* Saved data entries

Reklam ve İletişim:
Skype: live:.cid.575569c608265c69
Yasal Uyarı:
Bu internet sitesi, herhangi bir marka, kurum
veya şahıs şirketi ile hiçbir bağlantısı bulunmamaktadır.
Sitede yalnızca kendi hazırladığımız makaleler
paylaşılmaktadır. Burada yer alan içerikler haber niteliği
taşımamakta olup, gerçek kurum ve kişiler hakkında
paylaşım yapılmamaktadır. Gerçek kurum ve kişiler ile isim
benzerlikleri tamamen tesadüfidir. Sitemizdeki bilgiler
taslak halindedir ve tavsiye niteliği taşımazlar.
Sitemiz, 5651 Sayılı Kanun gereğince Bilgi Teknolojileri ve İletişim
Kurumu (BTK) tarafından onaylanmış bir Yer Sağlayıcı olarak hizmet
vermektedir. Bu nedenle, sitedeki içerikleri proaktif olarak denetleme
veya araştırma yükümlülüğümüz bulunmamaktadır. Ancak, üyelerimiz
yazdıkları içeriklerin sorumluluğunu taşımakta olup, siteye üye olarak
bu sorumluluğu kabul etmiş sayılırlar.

* Exercise requirements
Look through the entries above and find each line where the word "veya" occurs; copy those lines.

* Response to this task
veya şahıs şirketi ile hiçbir bağlantısı bulunmamaktadır.
veya araştırma yükümlülüğümüz bulunmamaktadır. Ancak, üyelerimiz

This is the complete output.